WHAT IS NEEDED: Output every entry exactly as written.

Object outline annotations:
______________________________
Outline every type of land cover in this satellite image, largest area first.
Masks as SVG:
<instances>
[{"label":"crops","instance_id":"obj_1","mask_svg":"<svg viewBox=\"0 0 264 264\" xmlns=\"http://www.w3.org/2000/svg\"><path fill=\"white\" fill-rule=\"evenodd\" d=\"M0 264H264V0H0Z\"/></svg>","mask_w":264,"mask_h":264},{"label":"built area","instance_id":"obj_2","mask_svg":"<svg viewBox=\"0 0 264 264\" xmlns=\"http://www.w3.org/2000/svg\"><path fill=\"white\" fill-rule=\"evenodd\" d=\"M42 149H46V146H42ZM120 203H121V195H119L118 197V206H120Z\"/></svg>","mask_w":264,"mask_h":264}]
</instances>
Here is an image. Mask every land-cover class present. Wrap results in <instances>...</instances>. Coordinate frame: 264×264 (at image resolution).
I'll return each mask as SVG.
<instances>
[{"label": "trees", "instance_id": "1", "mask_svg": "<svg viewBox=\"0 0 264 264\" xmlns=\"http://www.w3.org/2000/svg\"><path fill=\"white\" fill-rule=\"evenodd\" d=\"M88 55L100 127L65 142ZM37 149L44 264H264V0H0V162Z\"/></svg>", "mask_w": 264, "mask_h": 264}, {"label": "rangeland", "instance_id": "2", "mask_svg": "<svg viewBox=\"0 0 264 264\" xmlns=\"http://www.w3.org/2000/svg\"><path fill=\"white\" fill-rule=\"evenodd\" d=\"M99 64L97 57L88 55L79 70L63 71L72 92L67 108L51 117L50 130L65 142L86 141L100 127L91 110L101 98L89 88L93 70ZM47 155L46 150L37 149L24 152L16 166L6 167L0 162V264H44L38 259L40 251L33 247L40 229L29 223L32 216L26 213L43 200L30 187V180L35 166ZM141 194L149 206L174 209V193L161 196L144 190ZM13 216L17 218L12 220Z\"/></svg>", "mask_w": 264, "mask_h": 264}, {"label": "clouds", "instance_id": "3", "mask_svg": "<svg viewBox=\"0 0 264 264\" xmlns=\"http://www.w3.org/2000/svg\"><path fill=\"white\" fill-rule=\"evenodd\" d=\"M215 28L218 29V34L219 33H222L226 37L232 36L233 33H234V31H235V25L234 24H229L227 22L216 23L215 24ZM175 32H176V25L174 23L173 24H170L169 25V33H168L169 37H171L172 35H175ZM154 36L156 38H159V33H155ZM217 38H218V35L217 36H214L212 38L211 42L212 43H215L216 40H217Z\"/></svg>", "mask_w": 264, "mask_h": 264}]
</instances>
______________________________
SOLUTION TO THIS EXERCISE:
Outline every type of land cover in this satellite image, largest area first.
Masks as SVG:
<instances>
[{"label":"crops","instance_id":"obj_1","mask_svg":"<svg viewBox=\"0 0 264 264\" xmlns=\"http://www.w3.org/2000/svg\"><path fill=\"white\" fill-rule=\"evenodd\" d=\"M0 264H264V0H0Z\"/></svg>","mask_w":264,"mask_h":264},{"label":"built area","instance_id":"obj_2","mask_svg":"<svg viewBox=\"0 0 264 264\" xmlns=\"http://www.w3.org/2000/svg\"><path fill=\"white\" fill-rule=\"evenodd\" d=\"M42 149H46V146H42ZM120 203H121V195H119L118 197V206H120Z\"/></svg>","mask_w":264,"mask_h":264}]
</instances>
Here is an image. Mask every land-cover class present. Wrap results in <instances>...</instances>. Coordinate frame: 264×264 (at image resolution).
I'll return each mask as SVG.
<instances>
[{"label": "trees", "instance_id": "1", "mask_svg": "<svg viewBox=\"0 0 264 264\" xmlns=\"http://www.w3.org/2000/svg\"><path fill=\"white\" fill-rule=\"evenodd\" d=\"M88 55L100 127L65 142ZM37 149L44 264H264V0H0V162Z\"/></svg>", "mask_w": 264, "mask_h": 264}, {"label": "rangeland", "instance_id": "2", "mask_svg": "<svg viewBox=\"0 0 264 264\" xmlns=\"http://www.w3.org/2000/svg\"><path fill=\"white\" fill-rule=\"evenodd\" d=\"M99 64L97 57L88 55L79 70L63 71L72 92L67 108L51 117L50 130L65 142L86 141L100 127L91 110L101 98L89 88L93 70ZM47 155L46 150L37 149L24 152L16 166L6 167L0 162V264H44L38 259L40 251L33 247L40 229L29 223L32 216L26 213L43 200L30 187V180L35 166ZM141 194L149 206L174 209V193L161 196L144 190ZM13 216L17 218L12 220Z\"/></svg>", "mask_w": 264, "mask_h": 264}, {"label": "clouds", "instance_id": "3", "mask_svg": "<svg viewBox=\"0 0 264 264\" xmlns=\"http://www.w3.org/2000/svg\"><path fill=\"white\" fill-rule=\"evenodd\" d=\"M215 28L218 29V34L219 33H222L226 37L232 36L233 33H234V31H235V25L234 24H229L227 22L216 23L215 24ZM175 32H176V25L174 23L173 24H170L169 25V33H168L169 37H171L172 35H175ZM154 36L156 38H159V33H155ZM217 38H218V35L217 36H214L212 38L211 42L212 43H215L216 40H217Z\"/></svg>", "mask_w": 264, "mask_h": 264}]
</instances>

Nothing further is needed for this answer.